Could an Englishman ever be First Minister of Scotland? That’s the question the Scottish Labour party are having to grapple with this week after Richard Leonard announced his candidacy to succeed Kezia Dugdale as leader. A former trade union organiser and chair of Scottish Labour’s executive, Leonard sounds like the perfect Corbyn candidate – until you get to the fact that he is also English.
Leonard’s opponents have been quick to jump on his nationality – briefing out that his English heritage is no small fry. They claim his Yorkshire accent could make it ‘hard’ for him to ‘connect’ with the people the party must win over to increase their vote share. One opponent goes so far as to say that picking an Englishman would be ‘disastrous’. The Conservatives – the supposed party of the union – have also got in on the action, with one senior Scottish Conservative joking that Ruth Davidson is ‘authentic, working class and Scottish’ compared to the Labour candidates.

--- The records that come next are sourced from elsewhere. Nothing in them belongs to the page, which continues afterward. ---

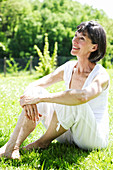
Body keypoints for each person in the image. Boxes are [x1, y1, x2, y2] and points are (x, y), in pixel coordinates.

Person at [0, 20, 110, 159]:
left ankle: (42, 142)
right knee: (36, 91)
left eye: (81, 38)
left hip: (91, 138)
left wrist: (41, 98)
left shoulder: (101, 75)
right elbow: (37, 84)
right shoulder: (69, 67)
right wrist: (28, 98)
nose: (74, 41)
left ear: (94, 47)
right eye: (75, 36)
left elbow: (82, 97)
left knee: (74, 100)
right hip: (64, 132)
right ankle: (11, 146)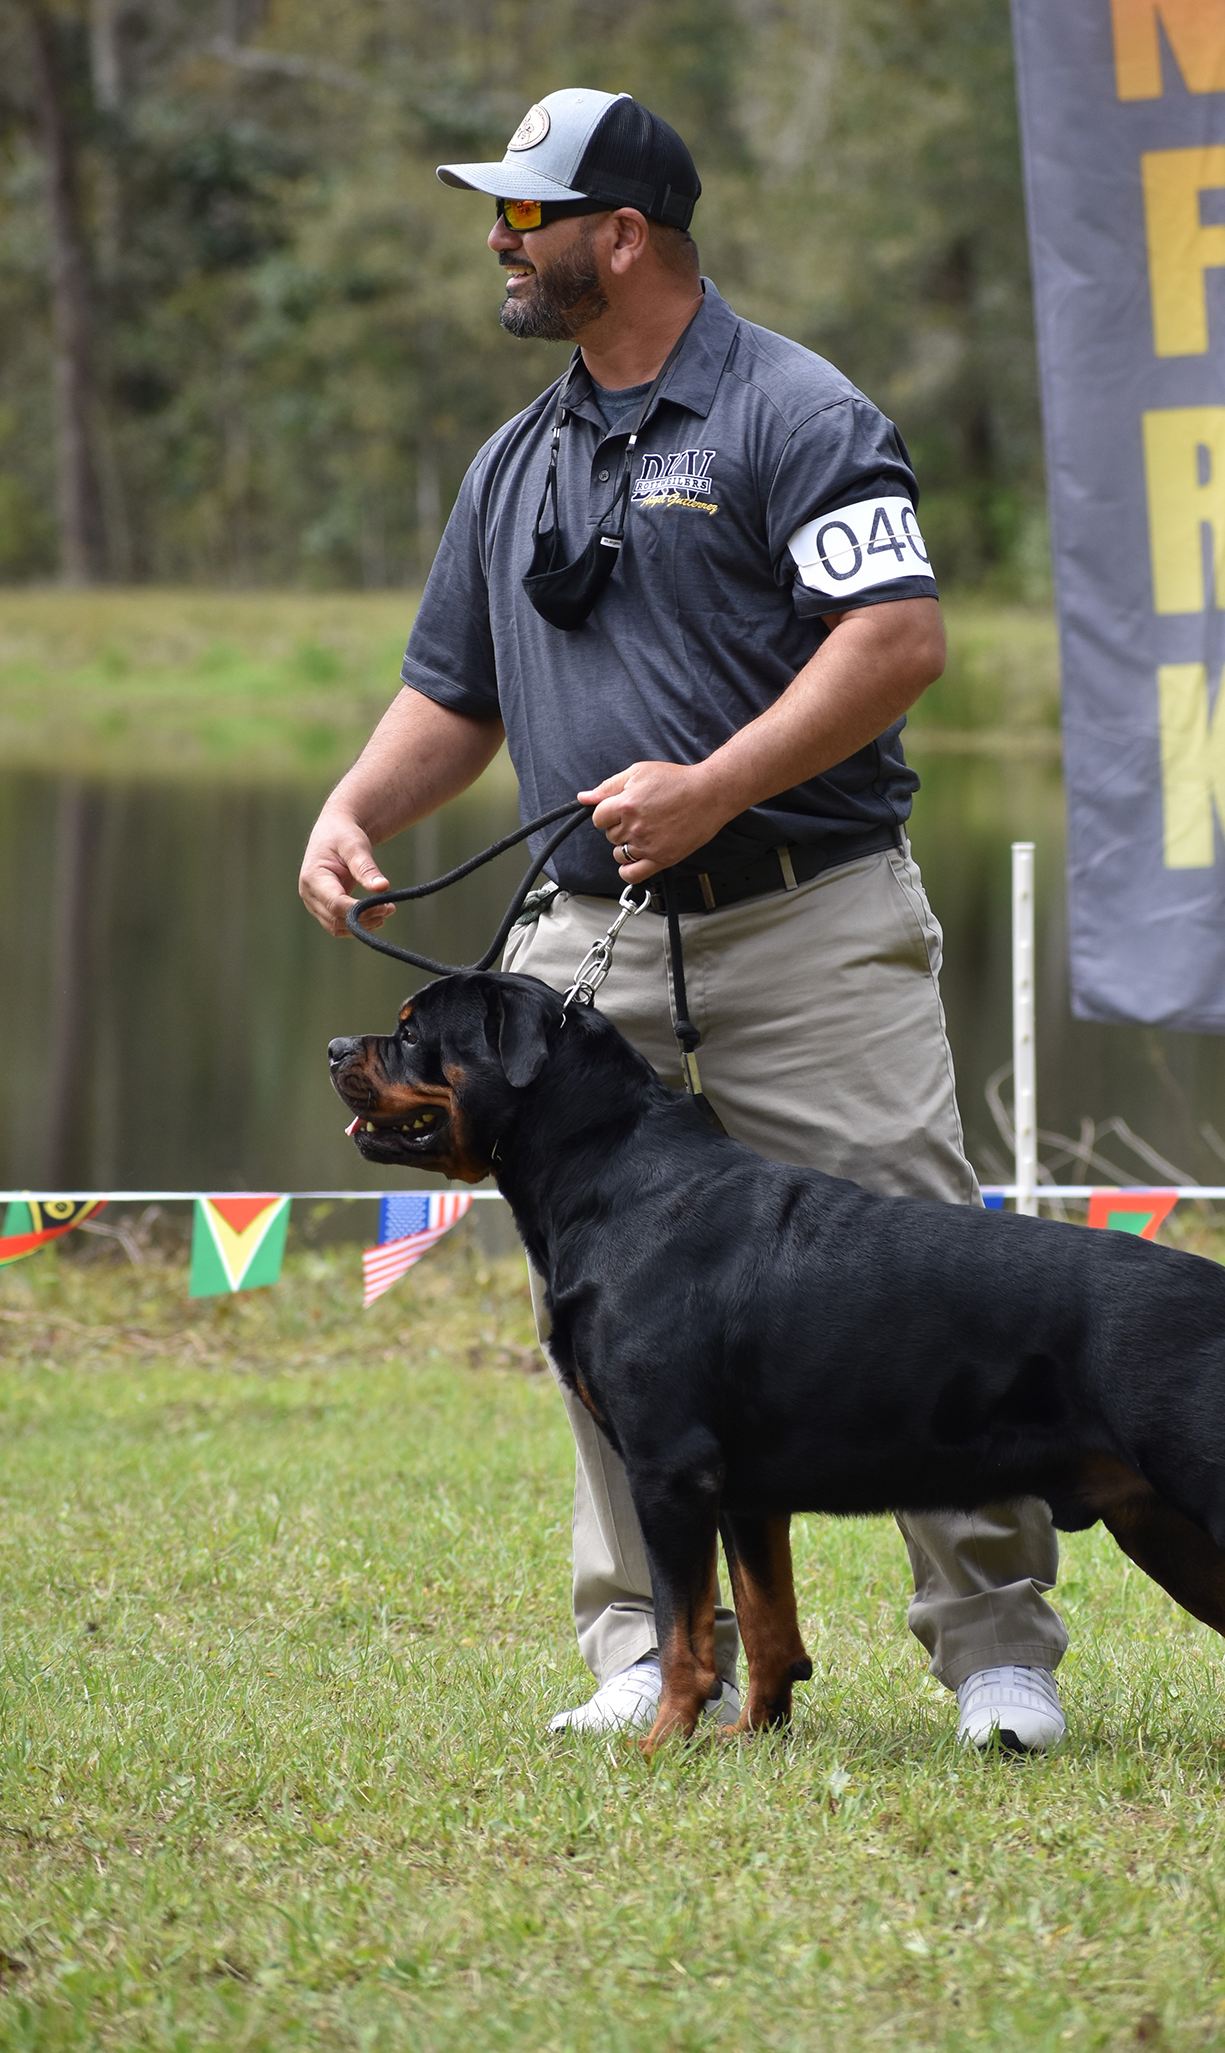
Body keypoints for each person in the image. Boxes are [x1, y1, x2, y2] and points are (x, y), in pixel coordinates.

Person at [299, 87, 1069, 1750]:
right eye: (496, 215)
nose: (498, 242)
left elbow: (899, 641)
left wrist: (717, 783)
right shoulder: (512, 461)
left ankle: (996, 1648)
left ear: (622, 235)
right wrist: (358, 807)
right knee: (603, 1298)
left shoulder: (800, 410)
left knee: (927, 1261)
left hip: (805, 920)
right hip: (576, 956)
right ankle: (649, 1648)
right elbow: (456, 691)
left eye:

Even if slightly hyperbolic, they’re not wrong to point out that pitching an English candidate presents unique challenges. A partial Scot myself (born in Aberdeen but with an English accent thanks to English parents), I can sympathise with Leonard’s predicament. While it’s not the case that Scots are suspicious of anyone who isn’t a cardboard cut out of William Wallace, an English accent can make you stand out – and not always in a good way. There were plenty of times at my Scottish state school that I wished I had an accent which would have allowed me to blend in more.
Often the England/Scotland rivalry is light-hearted – like the trips to the pub to cheer on whichever team is playing against England – but in recent years it’s got more visceral as issues like Scottish independence have been debated. As J K Rowling – born in England but living in Scotland – discovered, issuing a view on independence goes down particularly badly with some nationalists if you’re not deemed Scottish enough to have one. The SNP have done little to tackle the anti-English narrative that can define parts of Scottish politics. When Dave Doogan, deputy leader for the SNP in Perth and Kinross, referred to ‘red coats’ earlier this year and claimed the country had been ‘under the heel of foreign influence and power for 300 years’, no disciplinary action followed.
However, if being English does impact Leonard’s chances at becoming leader, some of the blame for that situation is with Labour. The anti-English rhetoric that makes up a lot of the SNP attitude to Westminster and devolution was aided by Scottish Labour. Throughout the Eighties, Labour argued that the Conservative party was illegitimate as it didn’t have enough Scottish MPs – that proved a gateway drug for the nationalists. Of course – by way of disclaimer – we can also point some blame at Westminster and the way in which Scotland has sometimes been overlooked in the past.
Although devolution has become associated with Scottishness, there’s no reason in theory why someone born in England couldn’t be trusted to put the interests of the Scottish people first. We’ve had Scottish Prime Ministers and there are also plenty of examples of politicians taking on important positions in countries that are not their birthplace – such as Julia Gillard, the former Australian Prime Minister from Wales. If Leonard does win the leadership, his rival politicians ought to consider the anti-English narrative they would be feeding if they were to go on the attack over his nationality. After all, it’s the very same sentiment that unionists will have to fight against if and when the issue of independence returns.